Mr Blair had to concede there had been mistakes, "maybe in all good faith", Mr Cook added. He suspected, however, that Downing Street knew by the start of the war that the WMD case was "over-egged", and took part to show George Bush he had a reliable ally. "That is not a good basis on which to run British foreign policy."

At the World Economic Summit in Davos, Switzerland, the UN Secretary-General, Kofi Annan, called Mr Kay "an experienced inspector" who had worked with the UN before. "I think ... what he says should be taken seriously," said Mr Annan.

Yesterday, however, both the White House and Downing Street refused to give ground.

A spokesman for Downing Street said: "There is still more work to be done, and we should await the conclusion of that work."
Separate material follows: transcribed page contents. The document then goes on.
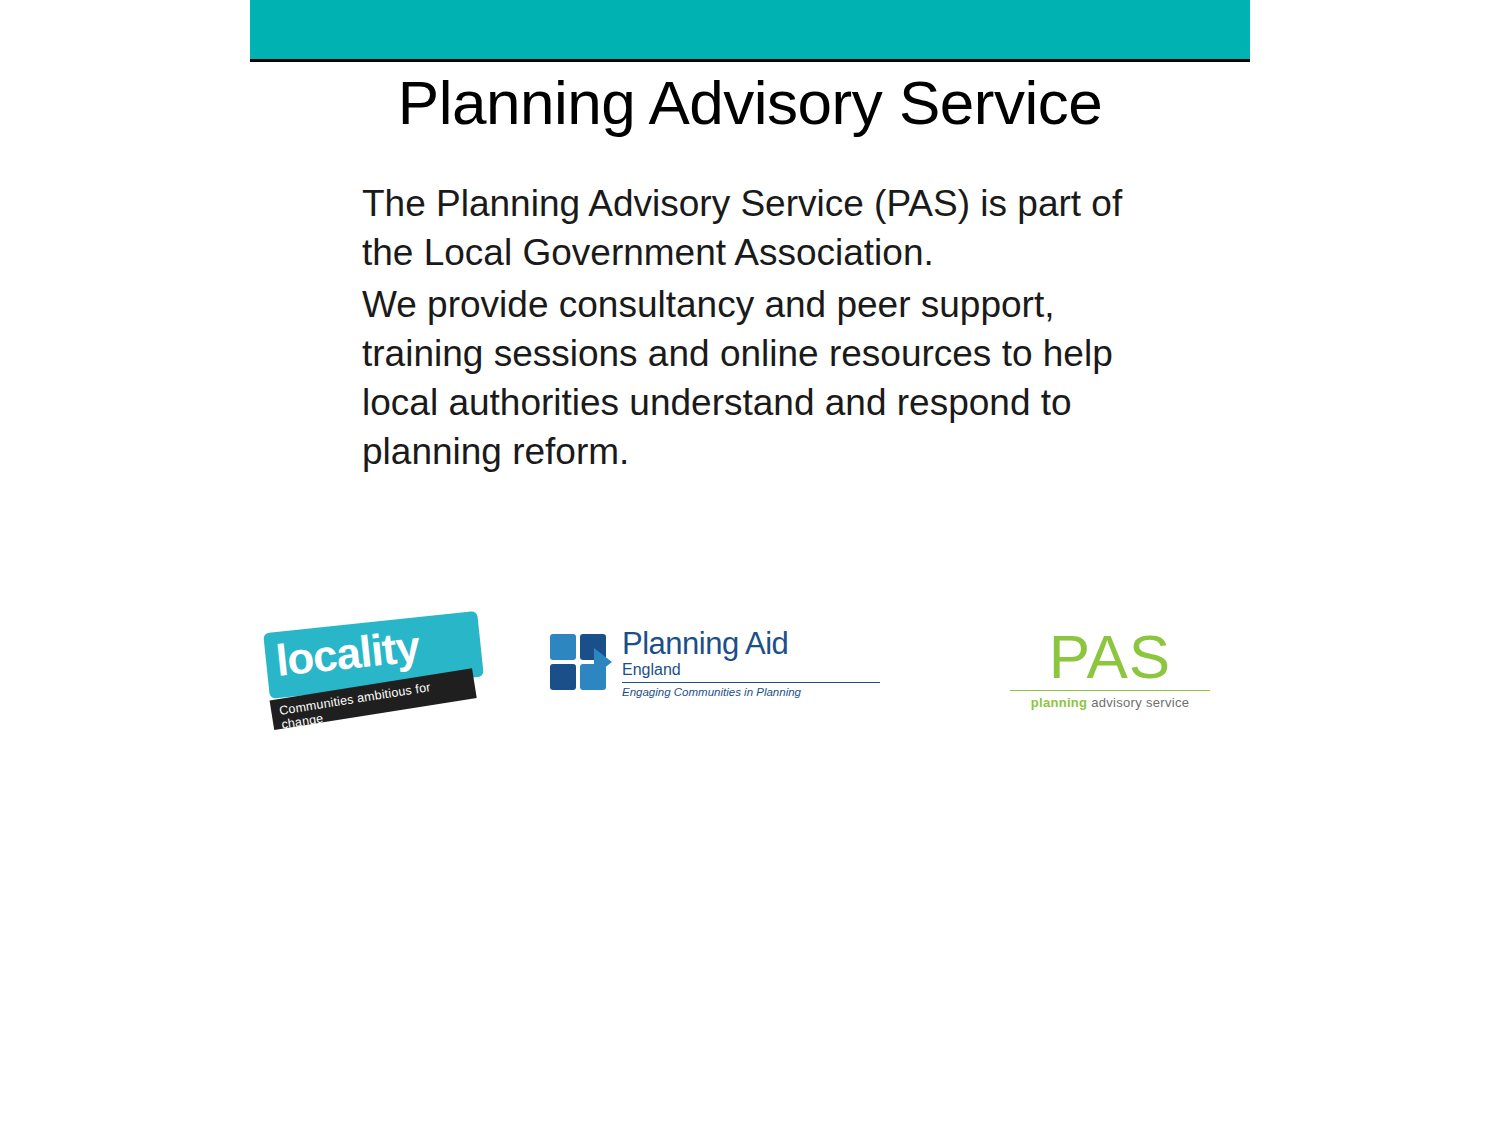Planning Advisory Service
The Planning Advisory Service (PAS) is part of the Local Government Association.
We provide consultancy and peer support, training sessions and online resources to help local authorities understand and respond to planning reform.
locality
Communities ambitious for change
Planning Aid
England
Engaging Communities in Planning
PAS
planning advisory service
In a speech made in Davos, aimed at healing some of the divisions with Europe caused by Iraq, the US Vice-President, Dick Cheney - the source of some of the most alarmist statements on WMD and Iraq's alleged links with terrorism - still insisted that the world's democracies must send an "unmistakable message" that "the pursuit of weapons of mass destruction only invites isolation and carries great costs".

In the US, unlike in Britain, the main political cost is from the bloody aftermath of the war. Yesterday Iraqi insurgents killed five US soldiers and four Iraqis in three separate attacks. Dozens more were injured.